Appointment by Mutual Consent
By G.Ashokapathy, Secretary General CNICA.
An arbitrator is created out of an arbitration clause or an agreement. So his appointment should be strictly in accordance to the agreement/ clause. The clause relating appointment of arbitrator on mutual consent came up for consideration before the Honourable High Court at Delhi in the case of Rajesh Batra v. Ranbir Singh Ahlawat 2011(4) Arb LR 371 (Delhi).
In this case the parties entered into an agreement wherein they agreed to resolve their disputes through arbitration process by mutually appointing an arbitrator. Dispute arose and the claimant appointed an arbitrator. Respondent had nor consented for the same. The arbitrator with out obtaining the consent from the respondent assumed office and posted the case for hearing. After several hearings the respondent had appeared and sought time on two occasions and on the second occasion, further time was refused by the arbitrator. The respondent sent a letter challenging that he had not consented for the appointment of the arbitrator and that the arbitrator had no jurisdiction. The arbitrator took a view that since the respondent appeared for two hearings he had consented on the appointment of the arbitrator.
The arbitrator seems to have relied on section 16(2) of the arbitration and conciliation act in coming to such conclusion. Section reads as follows:
16.Competence of arbitral tribunal to rule on its jurisdiction.-
(1) The arbitral tribunal may rule on its own jurisdiction, including ruling on any objections with respect to the existence or validity of the arbitration agreement, and for that purpose,-
(a) an arbitration clause which forms part of a contract shall be treated as an agreement independent of the other terms of the contract; and
(b) a decision by the arbitral tribunal that the contract is null and void shall not entail ipso jure the invalidity of the arbitration clause.

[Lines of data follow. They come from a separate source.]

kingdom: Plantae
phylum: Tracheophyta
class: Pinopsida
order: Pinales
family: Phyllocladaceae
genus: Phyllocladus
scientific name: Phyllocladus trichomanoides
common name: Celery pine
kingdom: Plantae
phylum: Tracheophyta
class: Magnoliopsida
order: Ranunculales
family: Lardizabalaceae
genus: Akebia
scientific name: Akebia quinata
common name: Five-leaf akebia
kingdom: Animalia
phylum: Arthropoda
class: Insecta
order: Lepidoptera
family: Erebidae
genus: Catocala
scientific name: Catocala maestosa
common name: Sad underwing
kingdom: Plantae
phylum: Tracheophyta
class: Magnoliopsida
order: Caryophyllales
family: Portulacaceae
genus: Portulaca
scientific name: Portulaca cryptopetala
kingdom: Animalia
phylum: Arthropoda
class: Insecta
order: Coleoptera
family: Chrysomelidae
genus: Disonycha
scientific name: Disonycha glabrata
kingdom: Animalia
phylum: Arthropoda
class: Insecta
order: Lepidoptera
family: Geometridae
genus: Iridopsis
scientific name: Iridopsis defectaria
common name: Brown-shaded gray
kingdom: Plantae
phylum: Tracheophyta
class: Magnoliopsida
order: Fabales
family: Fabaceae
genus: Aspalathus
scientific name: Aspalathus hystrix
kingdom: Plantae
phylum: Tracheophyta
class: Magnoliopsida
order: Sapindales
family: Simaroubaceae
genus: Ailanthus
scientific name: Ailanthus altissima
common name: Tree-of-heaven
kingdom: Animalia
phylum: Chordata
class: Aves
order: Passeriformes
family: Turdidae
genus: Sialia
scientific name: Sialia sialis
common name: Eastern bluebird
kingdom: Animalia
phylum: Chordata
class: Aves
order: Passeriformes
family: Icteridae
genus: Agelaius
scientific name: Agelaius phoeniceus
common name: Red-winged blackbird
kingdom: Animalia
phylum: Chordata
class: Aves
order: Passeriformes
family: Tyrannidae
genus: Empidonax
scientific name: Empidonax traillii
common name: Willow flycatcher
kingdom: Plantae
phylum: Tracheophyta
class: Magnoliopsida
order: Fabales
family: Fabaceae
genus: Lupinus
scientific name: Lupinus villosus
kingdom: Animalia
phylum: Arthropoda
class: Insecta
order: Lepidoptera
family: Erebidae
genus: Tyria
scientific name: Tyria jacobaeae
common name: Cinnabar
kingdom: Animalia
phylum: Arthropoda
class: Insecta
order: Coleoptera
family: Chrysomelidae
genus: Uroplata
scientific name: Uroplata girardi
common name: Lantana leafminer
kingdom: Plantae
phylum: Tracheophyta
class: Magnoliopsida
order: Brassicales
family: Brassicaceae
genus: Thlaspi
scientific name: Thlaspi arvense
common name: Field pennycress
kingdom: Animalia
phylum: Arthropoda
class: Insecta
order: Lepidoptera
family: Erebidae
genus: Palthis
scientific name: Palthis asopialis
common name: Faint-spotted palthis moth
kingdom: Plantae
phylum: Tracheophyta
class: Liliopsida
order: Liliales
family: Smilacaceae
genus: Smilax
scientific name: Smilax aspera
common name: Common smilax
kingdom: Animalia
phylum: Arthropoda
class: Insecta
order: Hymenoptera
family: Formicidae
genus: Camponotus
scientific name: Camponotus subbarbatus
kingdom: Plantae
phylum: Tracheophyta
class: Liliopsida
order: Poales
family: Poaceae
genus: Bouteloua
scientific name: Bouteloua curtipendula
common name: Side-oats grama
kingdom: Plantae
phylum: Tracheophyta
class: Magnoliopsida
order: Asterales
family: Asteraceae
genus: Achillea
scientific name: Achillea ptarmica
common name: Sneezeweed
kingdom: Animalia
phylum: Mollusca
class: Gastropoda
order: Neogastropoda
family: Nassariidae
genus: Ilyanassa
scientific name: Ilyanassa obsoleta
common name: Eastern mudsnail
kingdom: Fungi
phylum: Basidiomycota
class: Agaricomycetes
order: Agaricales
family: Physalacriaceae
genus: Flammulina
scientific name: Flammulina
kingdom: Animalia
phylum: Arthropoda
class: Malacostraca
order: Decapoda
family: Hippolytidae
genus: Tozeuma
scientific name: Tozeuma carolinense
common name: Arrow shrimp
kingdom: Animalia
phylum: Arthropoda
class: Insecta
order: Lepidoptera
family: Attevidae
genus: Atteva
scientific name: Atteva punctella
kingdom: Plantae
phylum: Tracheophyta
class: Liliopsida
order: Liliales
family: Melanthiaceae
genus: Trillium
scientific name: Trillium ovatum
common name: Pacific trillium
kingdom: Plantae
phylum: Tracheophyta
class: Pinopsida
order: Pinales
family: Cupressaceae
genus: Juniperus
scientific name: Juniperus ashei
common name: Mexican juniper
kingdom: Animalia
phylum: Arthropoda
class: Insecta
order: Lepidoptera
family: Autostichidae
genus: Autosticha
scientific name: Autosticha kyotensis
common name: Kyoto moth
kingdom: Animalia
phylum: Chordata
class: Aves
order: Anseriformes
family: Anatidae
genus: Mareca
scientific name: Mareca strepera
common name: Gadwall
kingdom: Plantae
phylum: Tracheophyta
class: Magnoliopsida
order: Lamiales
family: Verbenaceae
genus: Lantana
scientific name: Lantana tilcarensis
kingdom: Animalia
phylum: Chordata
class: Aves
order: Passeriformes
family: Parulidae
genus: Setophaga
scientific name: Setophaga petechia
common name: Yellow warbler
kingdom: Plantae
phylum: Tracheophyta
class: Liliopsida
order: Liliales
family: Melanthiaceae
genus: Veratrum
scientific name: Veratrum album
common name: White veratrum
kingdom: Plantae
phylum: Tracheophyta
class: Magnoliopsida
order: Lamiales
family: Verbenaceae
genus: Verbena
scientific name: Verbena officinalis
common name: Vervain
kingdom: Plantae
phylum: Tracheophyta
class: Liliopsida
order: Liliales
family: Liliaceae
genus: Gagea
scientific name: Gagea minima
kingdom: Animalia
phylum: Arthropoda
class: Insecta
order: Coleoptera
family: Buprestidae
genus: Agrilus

(2) A plea that the arbitral tribunal does not have jurisdiction shall be raised not later than the submission of the statement of defence; however, a party shall not be precluded from raising such a plea merely because that he has appointed , or participated in the appointment of, an arbitrator.
(3) A plea that the arbitral tribunal is exceeding the scope of its authority shall he raised as soon as the matter alleged to be beyond the scope of its authority is raised during the arbitral proceedings.
(4) The arbitral tribunal may, in either of the cases referred to in sub-section (2) or sub-section (3), admit a later plea if it considers the delay justified.
(5) The arbitral tribunal shall decide on a plea referred to in sub-section (2) or sub-section (3) and, where the arbitral tribunal takes a decision rejecting the plea, continue with the arbitral proceedings and make an arbitral award.
(6) A party aggrieved by such an arbitral award may make an application for setting aside such an arbitral award in accordance with section 34.
Section 16(2) states that objection relating to jurisdiction shall be raised before the filling of the statement of defence. In the case under discussion it is seen that the statement of defence was yet to be filed. At the out set the arbitrator ought not to have assumed office with out receiving the consent from the respondent. In clauses where arbitrator is to be appointed by mutual consent, the consent of parties is the foremost requirement and without this the arbitrator cannot act. Hence the arbitrator ought not to have proceeded having proceeded he should have at the least withdrawn after the respondent had raised serious objection as to consent and consequential jurisdiction. In theses circumstance the High Court had come down heavily on the arbitrator’s action and had ordered cost on the arbitrator.